— Begin EXTRACT TO READ —
Whether for this cause or another, the early English appeals for personal violence seem to have been confined to intentional wrongs. Glanvill /3/ mentions melees, blows, and wounds,—all forms of intentional violence. In the fuller description of such appeals given by Bracton /4/ it is made quite clear that they were based on intentional assaults. The appeal de pace et plagis laid an intentional assault, described the nature of the arms used, and the length and depth of the wound. The appellor also had [4] to show that he immediately raised the hue and cry. So when Bracton speaks of the lesser offences, which were not sued by way of appeal, he instances only intentional wrongs, such as blows with the fist, flogging, wounding, insults, and so forth. /1/ The cause of action in the cases of trespass reported in the earlier Year Books and in the Abbreviatio Plaeitorum is always an intentional wrong. It was only at a later day, and after argument, that trespass was extended so as to embrace harms which were foreseen, but which were not the intended consequence of the defendant's act. /2/ Thence again it extended to unforeseen injuries. /3/

It will be seen that this order of development is not quite consistent with an opinion which has been held, that it was a characteristic of early law not to penetrate beyond the external visible fact, the damnum corpore corpori datum. It has been thought that an inquiry into the internal condition of the defendant, his culpability or innocence, implies a refinement of juridical conception equally foreign to Rome before the Lex Aquilia, and to England when trespass took its shape. I do not know any very satisfactory evidence that a man was generally held liable either in Rome /4/ or England for the accidental consequences even of his own act. But whatever may have been the early law, the foregoing account shows the starting-point of the system with which we have to deal. Our system of private liability for the consequences of a man's own acts, that is, for his trespasses, started from the notion of actual intent and actual personal culpability.

The original principles of liability for harm inflicted by [5] another person or thing have been less carefully considered hitherto than those which governed trespass, and I shall therefore devote the rest of this Lecture to discussing them. I shall try to show that this liability also had its root in the passion of revenge, and to point out the changes by which it reached its present form. But I shall not confine myself strictly to what is needful for that purpose, because it is not only most interesting to trace the transformation throughout its whole extent, but the story will also afford an instructive example of the mode in which the law has grown, without a break, from barbarism to civilization. Furthermore, it will throw much light upon some important and peculiar doctrines which cannot be returned to later.
— End EXTRACT TO READ —
### TASKS TO COMPLETE:
**a)** Rewrite the paragraph of the passage on early legal liability that begins "It will be seen that this order of development" as a short bulleted list of its main points.
**b)** According to the passage on early legal liability, are these statements true? Answer yes or no for each and quote the words that decide it.
(i) Glanvill mentions melees, blows, and wounds.
(ii) Trespass was first extended from intentional wrongs directly to unforeseen injuries.
(iii) The appellor had to show that he immediately raised the hue and cry.
**c)** Extend the passage on early legal liability from the point where it ends, keeping its voice and subject.
The rows below are drawn from a separate source and have no connection to the passage on early legal liability.
— Begin EXCERPTED DATA —
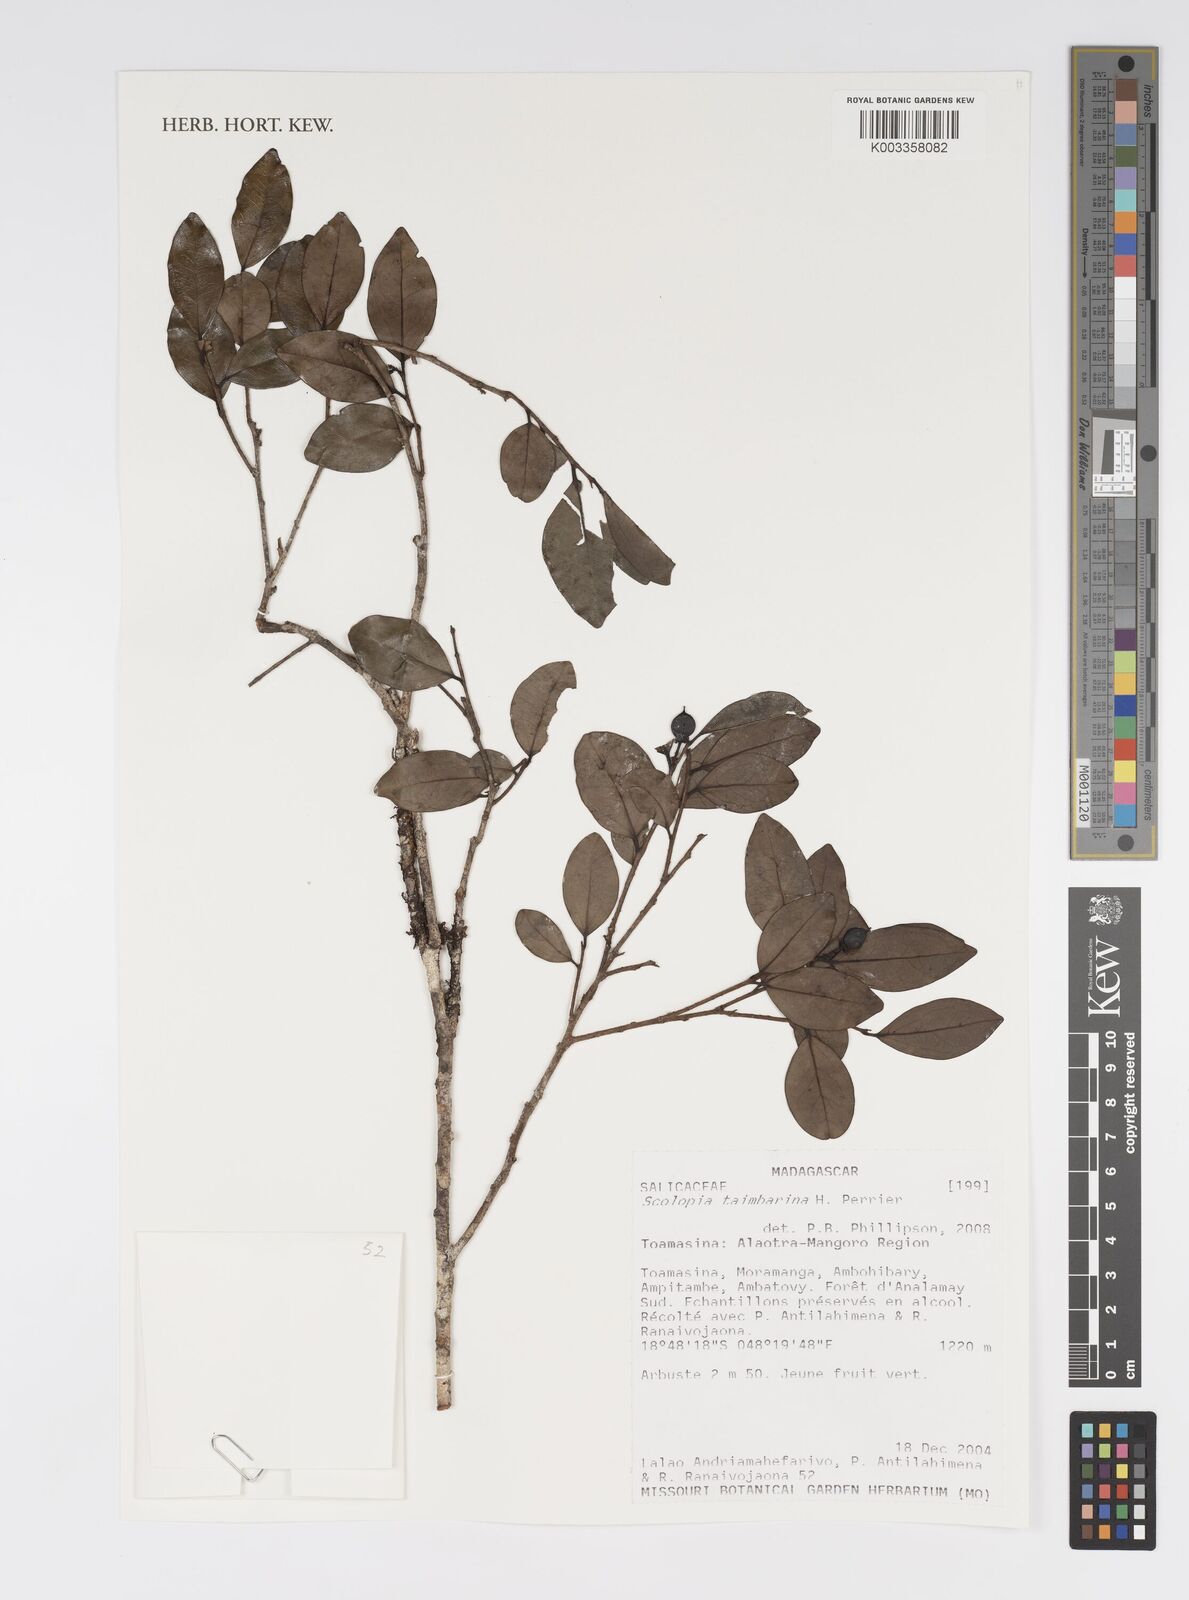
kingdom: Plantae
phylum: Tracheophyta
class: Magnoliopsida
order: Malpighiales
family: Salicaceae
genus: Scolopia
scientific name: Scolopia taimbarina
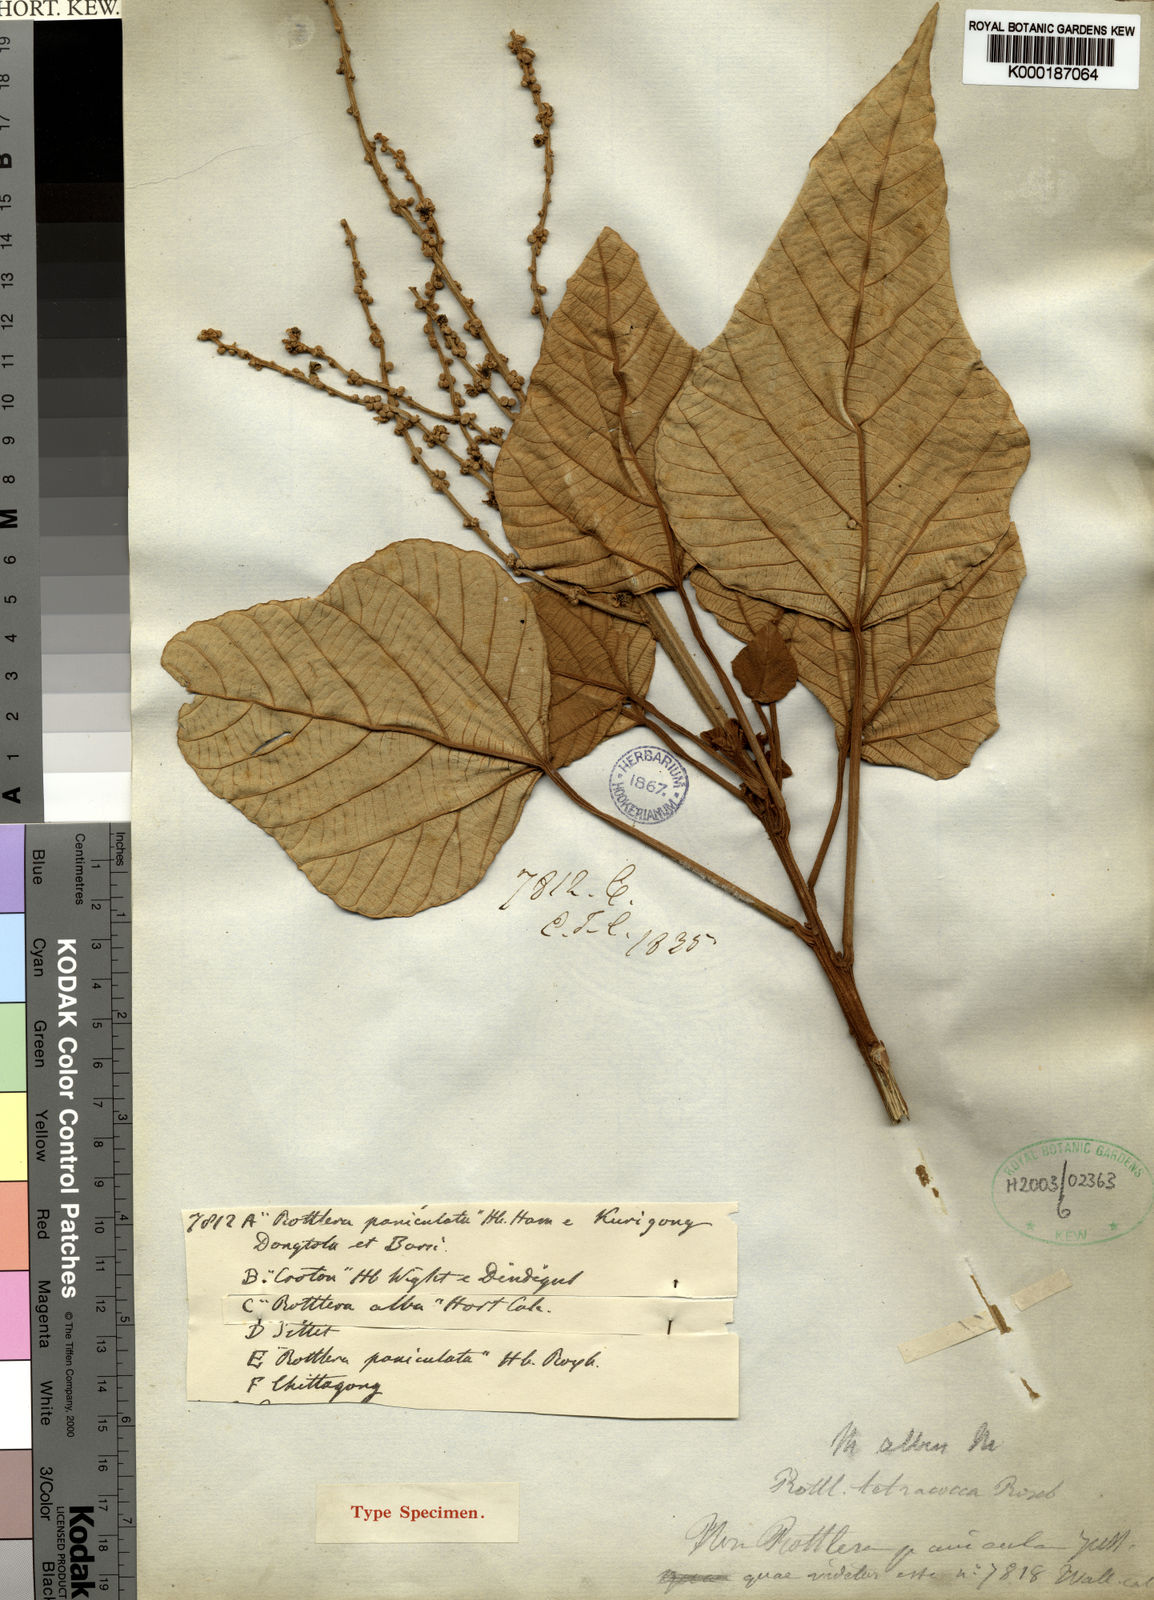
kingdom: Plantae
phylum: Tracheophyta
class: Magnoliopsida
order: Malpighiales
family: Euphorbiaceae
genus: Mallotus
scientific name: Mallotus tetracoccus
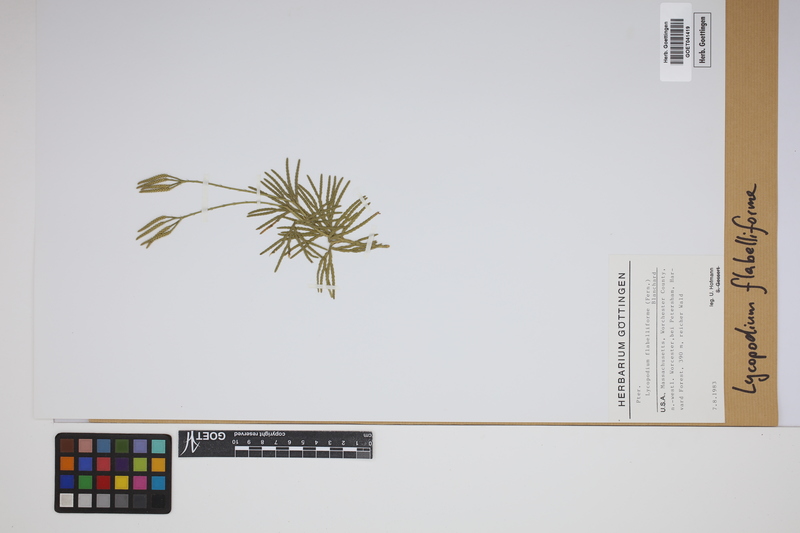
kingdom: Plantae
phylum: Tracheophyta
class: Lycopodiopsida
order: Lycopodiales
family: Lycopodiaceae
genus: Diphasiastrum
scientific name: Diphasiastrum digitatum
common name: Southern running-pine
— End EXCERPTED DATA —
### REPLIES:
**a)**
- This order of development does not fit the view that early law looked only at the external visible fact, the damnum corpore corpori datum.
- That view holds that asking about the defendant's culpability or innocence was a refinement foreign to Rome before the Lex Aquilia and to England when trespass took shape.
- The author knows of no very satisfactory evidence that a man was generally held liable, in Rome or England, for the accidental consequences of his own act.
- Whatever the early law was, the account shows where the system under discussion began.
- Private liability for a man's own acts (his trespasses) started from actual intent and actual personal culpability.

**b)**
(i) Yes: "Glanvill /3/ mentions melees, blows, and wounds,—all forms of intentional violence."
(ii) No: "trespass was extended so as to embrace harms which were foreseen, but which were not the intended consequence of the defendant's act. /2/ Thence again it extended to unforeseen injuries."
(iii) Yes: "The appellor also had [4] to show that he immediately raised the hue and cry."

**c)**
A very common phenomenon, and one very familiar to the student of history, is this. The customs, beliefs, or needs of a primitive time establish a rule or a formula. In the course of centuries the custom, belief, or necessity disappears, but the rule remains. The reason which gave rise to the rule has been forgotten, and ingenious minds set themselves to inquire how it is to be accounted for. Some ground of policy is thought of, which seems to explain it and to reconcile it with the present state of things; and then the rule adapts itself to the new reasons which have been found for it, and enters on a new career. The old form receives a new content, and in time even the form modifies itself to fit the meaning which it has received. The subject under consideration illustrates this course of events very clearly.

I will begin by taking a medley of examples embodying as many distinct rules, each with its plausible and seemingly sufficient ground of policy to explain it.

[6] A man has an animal of known ferocious habits, which escapes and does his neighbor damage. He can prove that the animal escaped through no negligence of his, but still he is held liable. Why? It is, says the analytical jurist, because, although he was not negligent at the moment of escape, he was guilty of remote heedlessness, or negligence, or fault, in having such a creature at all. And one by whose fault damage is done ought to pay for it.

A baker's man, while driving his master's cart to deliver hot rolls of a morning, runs another man down. The master has to pay for it. And when he has asked why he should have to pay for the wrongful act of an independent and responsible being, he has been answered from the time of Ulpian to that of Austin, that it is because he was to blame for employing an improper person. If he answers, that he used the greatest possible care in choosing his driver, he is told that that is no excuse; and then perhaps the reason is shifted, and it is said that there ought to be a remedy against some one who can pay the damages, or that such wrongful acts as by ordinary human laws are likely to happen in the course of the service are imputable to the service.

Next, take a case where a limit has been set to liability which had previously been unlimited. In 1851, Congress passed a law, which is still in force, and by which the owners of ships in all the more common cases of maritime loss can surrender the vessel and her freight then pending to the losers; and it is provided that, thereupon, further proceedings against the owners shall cease. The legislators to whom we owe this act argued that, if a merchant embark a portion of his property upon a hazardous venture, it is reasonable that his stake should be confined to what [7] he puts at risk,—a principle similar to that on which corporations have been so largely created in America during the last fifty years.

It has been a rule of criminal pleading in England down into the present century, that an indictment for homicide must set forth the value of the instrument causing the death, in order that the king or his grantee might claim forfeiture of the deodand, "as an accursed thing," in the language of Blackstone.

I might go on multiplying examples; but these are enough to show the remoteness of the points to be brought together.—As a first step towards a generalization, it will be necessary to consider what is to be found in ancient and independent systems of law.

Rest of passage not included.